**ASSIGNMENT:** Only the pictures should be dropped; every line of the data must come back exactly as written.

==================================================

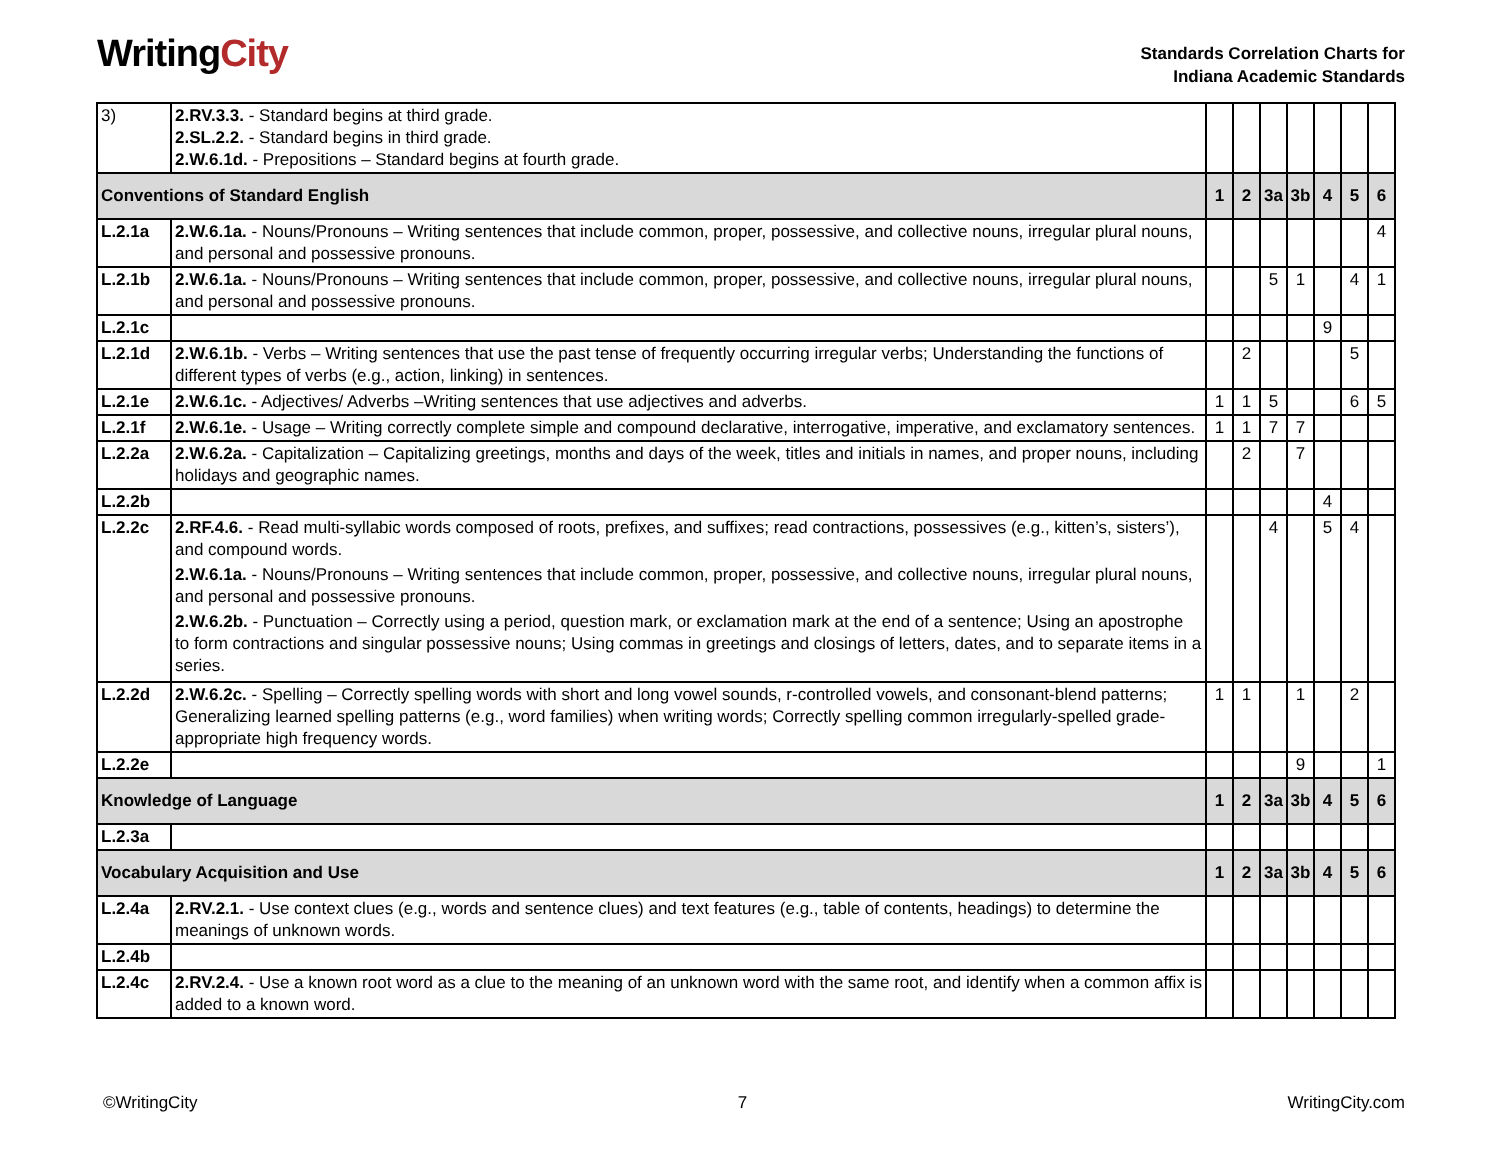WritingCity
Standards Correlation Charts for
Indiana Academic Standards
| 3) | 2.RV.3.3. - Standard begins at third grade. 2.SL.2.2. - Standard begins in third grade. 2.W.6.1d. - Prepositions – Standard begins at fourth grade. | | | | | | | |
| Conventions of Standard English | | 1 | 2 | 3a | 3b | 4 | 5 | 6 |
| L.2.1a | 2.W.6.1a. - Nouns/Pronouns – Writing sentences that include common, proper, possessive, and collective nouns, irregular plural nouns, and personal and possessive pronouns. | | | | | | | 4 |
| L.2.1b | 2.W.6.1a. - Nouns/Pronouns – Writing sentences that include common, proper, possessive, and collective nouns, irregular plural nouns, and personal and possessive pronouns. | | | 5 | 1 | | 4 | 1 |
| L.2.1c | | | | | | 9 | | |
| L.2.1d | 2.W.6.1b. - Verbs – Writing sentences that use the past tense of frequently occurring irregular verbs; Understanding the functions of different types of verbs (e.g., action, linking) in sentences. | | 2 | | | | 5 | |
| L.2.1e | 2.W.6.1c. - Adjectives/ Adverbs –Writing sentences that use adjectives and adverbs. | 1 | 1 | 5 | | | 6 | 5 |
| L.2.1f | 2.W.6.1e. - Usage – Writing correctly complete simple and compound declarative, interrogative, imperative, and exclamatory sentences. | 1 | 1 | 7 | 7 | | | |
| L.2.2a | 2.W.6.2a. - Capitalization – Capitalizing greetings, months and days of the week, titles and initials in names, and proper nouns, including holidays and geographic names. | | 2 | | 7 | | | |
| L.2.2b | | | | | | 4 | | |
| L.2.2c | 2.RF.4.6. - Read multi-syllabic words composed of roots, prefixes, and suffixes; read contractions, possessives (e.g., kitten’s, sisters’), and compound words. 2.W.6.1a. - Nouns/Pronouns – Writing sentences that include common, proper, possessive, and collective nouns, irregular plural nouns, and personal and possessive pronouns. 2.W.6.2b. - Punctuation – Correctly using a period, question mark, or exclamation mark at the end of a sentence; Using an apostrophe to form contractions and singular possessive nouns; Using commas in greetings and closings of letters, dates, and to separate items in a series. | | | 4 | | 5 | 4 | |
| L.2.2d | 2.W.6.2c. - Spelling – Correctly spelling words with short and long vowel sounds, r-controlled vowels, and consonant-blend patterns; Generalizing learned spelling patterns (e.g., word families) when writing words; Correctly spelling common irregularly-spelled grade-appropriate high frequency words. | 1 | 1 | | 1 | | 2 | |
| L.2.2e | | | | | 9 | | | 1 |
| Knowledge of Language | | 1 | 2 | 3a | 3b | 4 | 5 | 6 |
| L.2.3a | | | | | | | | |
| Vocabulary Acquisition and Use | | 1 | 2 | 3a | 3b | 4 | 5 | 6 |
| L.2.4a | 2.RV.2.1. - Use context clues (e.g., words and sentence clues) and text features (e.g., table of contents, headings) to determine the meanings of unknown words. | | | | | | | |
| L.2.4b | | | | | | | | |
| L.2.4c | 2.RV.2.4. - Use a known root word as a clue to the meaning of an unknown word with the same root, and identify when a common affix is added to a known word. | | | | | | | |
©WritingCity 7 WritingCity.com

==================================================

**RESULT BELOW:**
WritingCity
Standards Correlation Charts for
Indiana Academic Standards
| 3) | 2.RV.3.3. - Standard begins at third grade. 2.SL.2.2. - Standard begins in third grade. 2.W.6.1d. - Prepositions – Standard begins at fourth grade. | | | | | | | |
| Conventions of Standard English | | 1 | 2 | 3a | 3b | 4 | 5 | 6 |
| L.2.1a | 2.W.6.1a. - Nouns/Pronouns – Writing sentences that include common, proper, possessive, and collective nouns, irregular plural nouns, and personal and possessive pronouns. | | | | | | | 4 |
| L.2.1b | 2.W.6.1a. - Nouns/Pronouns – Writing sentences that include common, proper, possessive, and collective nouns, irregular plural nouns, and personal and possessive pronouns. | | | 5 | 1 | | 4 | 1 |
| L.2.1c | | | | | | 9 | | |
| L.2.1d | 2.W.6.1b. - Verbs – Writing sentences that use the past tense of frequently occurring irregular verbs; Understanding the functions of different types of verbs (e.g., action, linking) in sentences. | | 2 | | | | 5 | |
| L.2.1e | 2.W.6.1c. - Adjectives/ Adverbs –Writing sentences that use adjectives and adverbs. | 1 | 1 | 5 | | | 6 | 5 |
| L.2.1f | 2.W.6.1e. - Usage – Writing correctly complete simple and compound declarative, interrogative, imperative, and exclamatory sentences. | 1 | 1 | 7 | 7 | | | |
| L.2.2a | 2.W.6.2a. - Capitalization – Capitalizing greetings, months and days of the week, titles and initials in names, and proper nouns, including holidays and geographic names. | | 2 | | 7 | | | |
| L.2.2b | | | | | | 4 | | |
| L.2.2c | 2.RF.4.6. - Read multi-syllabic words composed of roots, prefixes, and suffixes; read contractions, possessives (e.g., kitten’s, sisters’), and compound words. 2.W.6.1a. - Nouns/Pronouns – Writing sentences that include common, proper, possessive, and collective nouns, irregular plural nouns, and personal and possessive pronouns. 2.W.6.2b. - Punctuation – Correctly using a period, question mark, or exclamation mark at the end of a sentence; Using an apostrophe to form contractions and singular possessive nouns; Using commas in greetings and closings of letters, dates, and to separate items in a series. | | | 4 | | 5 | 4 | |
| L.2.2d | 2.W.6.2c. - Spelling – Correctly spelling words with short and long vowel sounds, r-controlled vowels, and consonant-blend patterns; Generalizing learned spelling patterns (e.g., word families) when writing words; Correctly spelling common irregularly-spelled grade-appropriate high frequency words. | 1 | 1 | | 1 | | 2 | |
| L.2.2e | | | | | 9 | | | 1 |
| Knowledge of Language | | 1 | 2 | 3a | 3b | 4 | 5 | 6 |
| L.2.3a | | | | | | | | |
| Vocabulary Acquisition and Use | | 1 | 2 | 3a | 3b | 4 | 5 | 6 |
| L.2.4a | 2.RV.2.1. - Use context clues (e.g., words and sentence clues) and text features (e.g., table of contents, headings) to determine the meanings of unknown words. | | | | | | | |
| L.2.4b | | | | | | | | |
| L.2.4c | 2.RV.2.4. - Use a known root word as a clue to the meaning of an unknown word with the same root, and identify when a common affix is added to a known word. | | | | | | | |
©WritingCity 7 WritingCity.com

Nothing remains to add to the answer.